Il fatto poi che il capitolo Corea del Nord sia stato affidato a Pompeo e che a occuparsene sia anche il neo-consigliere per la Sicurezza Nazionale, John Bolton, ovvero uno dei falchi “neo-con” più irriducibili di Washington, è sintomatico delle intenzioni non esattamente accomodanti dell’amministrazione Trump.
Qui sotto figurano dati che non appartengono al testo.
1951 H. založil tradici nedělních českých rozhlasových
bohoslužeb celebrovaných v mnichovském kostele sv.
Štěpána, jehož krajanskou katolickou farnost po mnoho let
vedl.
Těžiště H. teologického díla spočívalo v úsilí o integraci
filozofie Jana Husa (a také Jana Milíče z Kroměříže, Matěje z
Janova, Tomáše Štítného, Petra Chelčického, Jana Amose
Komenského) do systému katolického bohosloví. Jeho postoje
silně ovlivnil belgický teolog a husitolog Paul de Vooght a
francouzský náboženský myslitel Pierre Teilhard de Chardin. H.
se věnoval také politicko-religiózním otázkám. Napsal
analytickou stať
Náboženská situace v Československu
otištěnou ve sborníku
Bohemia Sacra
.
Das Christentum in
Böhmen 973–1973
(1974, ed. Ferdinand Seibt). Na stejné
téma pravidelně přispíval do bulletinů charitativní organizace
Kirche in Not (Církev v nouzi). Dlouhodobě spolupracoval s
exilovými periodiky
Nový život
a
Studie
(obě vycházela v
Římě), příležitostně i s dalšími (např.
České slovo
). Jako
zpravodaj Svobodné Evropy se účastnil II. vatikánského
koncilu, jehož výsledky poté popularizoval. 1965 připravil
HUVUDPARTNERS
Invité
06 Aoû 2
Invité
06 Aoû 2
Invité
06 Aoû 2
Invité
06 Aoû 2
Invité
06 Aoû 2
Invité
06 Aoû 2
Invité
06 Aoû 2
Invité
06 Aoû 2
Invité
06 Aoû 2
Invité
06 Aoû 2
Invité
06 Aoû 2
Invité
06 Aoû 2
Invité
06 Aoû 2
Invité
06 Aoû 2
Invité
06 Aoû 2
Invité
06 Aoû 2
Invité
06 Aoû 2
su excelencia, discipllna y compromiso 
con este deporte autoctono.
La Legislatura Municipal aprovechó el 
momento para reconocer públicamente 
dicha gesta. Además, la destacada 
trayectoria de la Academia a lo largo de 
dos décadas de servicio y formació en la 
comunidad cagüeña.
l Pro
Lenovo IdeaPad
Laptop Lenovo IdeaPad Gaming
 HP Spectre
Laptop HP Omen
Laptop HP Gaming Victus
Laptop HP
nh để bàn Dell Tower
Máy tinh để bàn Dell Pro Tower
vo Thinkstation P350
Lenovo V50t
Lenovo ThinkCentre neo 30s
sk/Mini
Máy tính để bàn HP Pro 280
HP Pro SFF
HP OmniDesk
Il prossimo segretario di Stato ha frequentemente incoraggiato la linea dura contro Pyongyang e qualche mese fa aveva ad esempio ipotizzato apertamente il possibile assassinio mirato di Kim Jong-un, vista la necessità da parte americana di “separare” il leader nordcoreano dal suo arsenale nucleare.

 

In definitiva, il vertice tra Trump e Kim, se anche dovesse avere luogo, potrebbe risolversi in una serie di imposizioni da parte del presidente americano e, in caso di rifiuto, fornirebbe la giustificazione per un ritorno alla minaccia di un’aggressione militare.

 

Se, al contrario, il faccia a faccia finisse per dare i risultati sperati e, nel medio o lungo periodo, portare alla distensione se non addirittura a un allineamento strategico tra Washington e Pyongyang, i nuovi scenari non favorirebbero necessariamente un clima di pace in Asia orientale. Con ogni probabilità, infatti, un accordo o un trattato di pace a tutti gli effetti con la Corea del Nord potrebbe essere sfruttato dagli Stati Uniti per passare a una nuova e ancora più pericolosa fase del confronto strategico con potenze ben più minacciose come Russia e Cina.